▶ _Job item_:
Beginning at the line that holds "X77724000Y-83312000D03*", restate each line exactly through the final line of the records. Include both of those lines.

▶ _Material provided_:
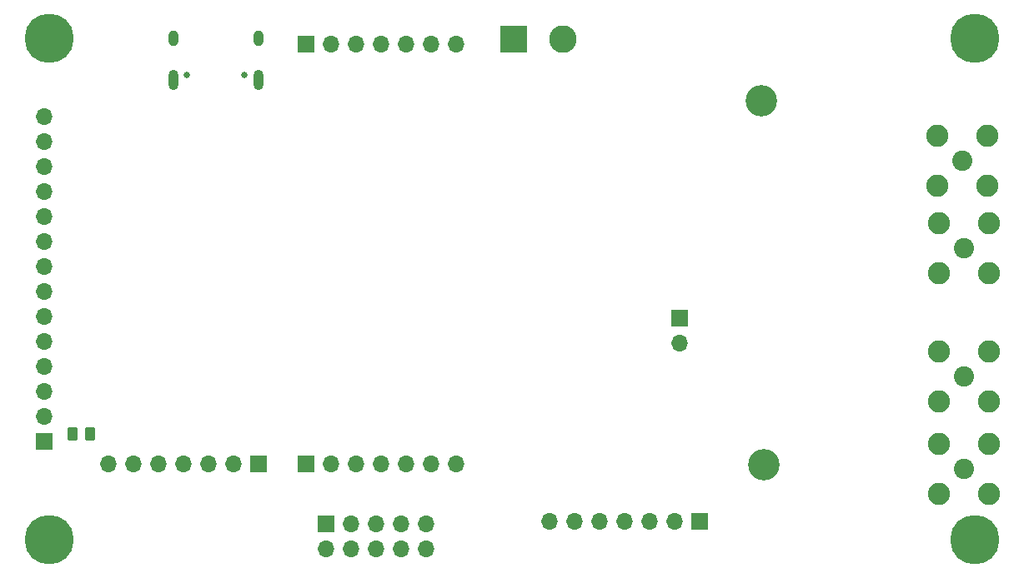
<source format=gbs>
G04 #@! TF.GenerationSoftware,KiCad,Pcbnew,7.0.7*
G04 #@! TF.CreationDate,2023-09-10T11:25:55+02:00*
G04 #@! TF.ProjectId,ESP32Vfo,45535033-3256-4666-9f2e-6b696361645f,rev?*
G04 #@! TF.SameCoordinates,Original*
G04 #@! TF.FileFunction,Soldermask,Bot*
G04 #@! TF.FilePolarity,Negative*
%FSLAX46Y46*%
G04 Gerber Fmt 4.6, Leading zero omitted, Abs format (unit mm)*
G04 Created by KiCad (PCBNEW 7.0.7) date 2023-09-10 11:25:55*
%MOMM*%
%LPD*%
G01*
G04 APERTURE LIST*
G04 Aperture macros list*
%AMRoundRect*
0 Rectangle with rounded corners*
0 $1 Rounding radius*
0 $2 $3 $4 $5 $6 $7 $8 $9 X,Y pos of 4 corners*
0 Add a 4 corners polygon primitive as box body*
4,1,4,$2,$3,$4,$5,$6,$7,$8,$9,$2,$3,0*
0 Add four circle primitives for the rounded corners*
1,1,$1+$1,$2,$3*
1,1,$1+$1,$4,$5*
1,1,$1+$1,$6,$7*
1,1,$1+$1,$8,$9*
0 Add four rect primitives between the rounded corners*
20,1,$1+$1,$2,$3,$4,$5,0*
20,1,$1+$1,$4,$5,$6,$7,0*
20,1,$1+$1,$6,$7,$8,$9,0*
20,1,$1+$1,$8,$9,$2,$3,0*%
G04 Aperture macros list end*
%ADD10C,0.800000*%
%ADD11C,5.000000*%
%ADD12R,1.700000X1.700000*%
%ADD13O,1.700000X1.700000*%
%ADD14R,2.800000X2.800000*%
%ADD15C,2.800000*%
%ADD16C,0.650000*%
%ADD17O,1.000000X2.100000*%
%ADD18O,1.000000X1.600000*%
%ADD19C,2.050000*%
%ADD20C,2.250000*%
%ADD21C,3.200000*%
%ADD22RoundRect,0.249998X0.262502X0.450002X-0.262502X0.450002X-0.262502X-0.450002X0.262502X-0.450002X0*%
G04 APERTURE END LIST*
D10*
X41500000Y-41875000D03*
X40174175Y-41325825D03*
D11*
X41500000Y-40000000D03*
D10*
X43375000Y-40000000D03*
X39625000Y-40000000D03*
X40174175Y-38674175D03*
X42825825Y-38674175D03*
X42825825Y-41325825D03*
X41500000Y-38125000D03*
X42825825Y-92325825D03*
X39625000Y-91000000D03*
X43375000Y-91000000D03*
D11*
X41500000Y-91000000D03*
D10*
X42825825Y-89674175D03*
X40174175Y-92325825D03*
X40174175Y-89674175D03*
X41500000Y-92875000D03*
X41500000Y-89125000D03*
X136825825Y-41325825D03*
X134174175Y-41325825D03*
X133625000Y-40000000D03*
X135500000Y-38125000D03*
X137375000Y-40000000D03*
X135500000Y-41875000D03*
X134174175Y-38674175D03*
D11*
X135500000Y-40000000D03*
D10*
X136825825Y-38674175D03*
X134174175Y-92325825D03*
X136825825Y-92325825D03*
D11*
X135500000Y-91000000D03*
D10*
X134174175Y-89674175D03*
X133625000Y-91000000D03*
X136825825Y-89674175D03*
X135500000Y-89125000D03*
X135500000Y-92875000D03*
X137375000Y-91000000D03*
D12*
X69596000Y-89408000D03*
D13*
X69596000Y-91948000D03*
X72136000Y-89408000D03*
X72136000Y-91948000D03*
X74676000Y-89408000D03*
X74676000Y-91948000D03*
X77216000Y-89408000D03*
X77216000Y-91948000D03*
X79756000Y-89408000D03*
X79756000Y-91948000D03*
D12*
X107569000Y-89154000D03*
D13*
X105029000Y-89154000D03*
X102489000Y-89154000D03*
X99949000Y-89154000D03*
X97409000Y-89154000D03*
X94869000Y-89154000D03*
X92329000Y-89154000D03*
D12*
X67564000Y-83312000D03*
D13*
X70104000Y-83312000D03*
X72644000Y-83312000D03*
X75184000Y-83312000D03*
X77724000Y-83312000D03*
X80264000Y-83312000D03*
X82804000Y-83312000D03*
D12*
X67564000Y-40640000D03*
D13*
X70104000Y-40640000D03*
X72644000Y-40640000D03*
X75184000Y-40640000D03*
X77724000Y-40640000D03*
X80264000Y-40640000D03*
X82804000Y-40640000D03*
D12*
X62738000Y-83312000D03*
D13*
X60198000Y-83312000D03*
X57658000Y-83312000D03*
X55118000Y-83312000D03*
X52578000Y-83312000D03*
X50038000Y-83312000D03*
X47498000Y-83312000D03*
D14*
X88646000Y-40132000D03*
D15*
X93646000Y-40132000D03*
D16*
X55530000Y-43753000D03*
X61310000Y-43753000D03*
D17*
X62740000Y-44253000D03*
D18*
X54100000Y-40073000D03*
D17*
X54100000Y-44253000D03*
D18*
X62740000Y-40073000D03*
D12*
X41021000Y-81026000D03*
D13*
X41021000Y-78486000D03*
X41021000Y-75946000D03*
X41021000Y-73406000D03*
X41021000Y-70866000D03*
X41021000Y-68326000D03*
X41021000Y-65786000D03*
X41021000Y-63246000D03*
X41021000Y-60706000D03*
X41021000Y-58166000D03*
X41021000Y-55626000D03*
X41021000Y-53086000D03*
X41021000Y-50546000D03*
X41021000Y-48006000D03*
D19*
X134366000Y-83820000D03*
D20*
X136906000Y-86360000D03*
X131826000Y-81280000D03*
X131826000Y-86360000D03*
X136906000Y-81280000D03*
D19*
X134239000Y-52451000D03*
D20*
X131699000Y-49911000D03*
X131699000Y-54991000D03*
X136779000Y-49911000D03*
X136779000Y-54991000D03*
D19*
X134366000Y-74422000D03*
D20*
X136906000Y-76962000D03*
X131826000Y-71882000D03*
X136906000Y-71882000D03*
X131826000Y-76962000D03*
D19*
X134366000Y-61341000D03*
D20*
X131826000Y-63881000D03*
X136906000Y-58801000D03*
X131826000Y-58801000D03*
X136906000Y-63881000D03*
D12*
X105537000Y-68453000D03*
D13*
X105537000Y-70993000D03*
D21*
X114092000Y-83355000D03*
X113792000Y-46355000D03*
D22*
X45680000Y-80238600D03*
X43855000Y-80238600D03*
M02*

</source>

▶ _Output below_:
X77724000Y-83312000D03*
X80264000Y-83312000D03*
X82804000Y-83312000D03*
D12*
X67564000Y-40640000D03*
D13*
X70104000Y-40640000D03*
X72644000Y-40640000D03*
X75184000Y-40640000D03*
X77724000Y-40640000D03*
X80264000Y-40640000D03*
X82804000Y-40640000D03*
D12*
X62738000Y-83312000D03*
D13*
X60198000Y-83312000D03*
X57658000Y-83312000D03*
X55118000Y-83312000D03*
X52578000Y-83312000D03*
X50038000Y-83312000D03*
X47498000Y-83312000D03*
D14*
X88646000Y-40132000D03*
D15*
X93646000Y-40132000D03*
D16*
X55530000Y-43753000D03*
X61310000Y-43753000D03*
D17*
X62740000Y-44253000D03*
D18*
X54100000Y-40073000D03*
D17*
X54100000Y-44253000D03*
D18*
X62740000Y-40073000D03*
D12*
X41021000Y-81026000D03*
D13*
X41021000Y-78486000D03*
X41021000Y-75946000D03*
X41021000Y-73406000D03*
X41021000Y-70866000D03*
X41021000Y-68326000D03*
X41021000Y-65786000D03*
X41021000Y-63246000D03*
X41021000Y-60706000D03*
X41021000Y-58166000D03*
X41021000Y-55626000D03*
X41021000Y-53086000D03*
X41021000Y-50546000D03*
X41021000Y-48006000D03*
D19*
X134366000Y-83820000D03*
D20*
X136906000Y-86360000D03*
X131826000Y-81280000D03*
X131826000Y-86360000D03*
X136906000Y-81280000D03*
D19*
X134239000Y-52451000D03*
D20*
X131699000Y-49911000D03*
X131699000Y-54991000D03*
X136779000Y-49911000D03*
X136779000Y-54991000D03*
D19*
X134366000Y-74422000D03*
D20*
X136906000Y-76962000D03*
X131826000Y-71882000D03*
X136906000Y-71882000D03*
X131826000Y-76962000D03*
D19*
X134366000Y-61341000D03*
D20*
X131826000Y-63881000D03*
X136906000Y-58801000D03*
X131826000Y-58801000D03*
X136906000Y-63881000D03*
D12*
X105537000Y-68453000D03*
D13*
X105537000Y-70993000D03*
D21*
X114092000Y-83355000D03*
X113792000Y-46355000D03*
D22*
X45680000Y-80238600D03*
X43855000Y-80238600D03*
M02*

</source>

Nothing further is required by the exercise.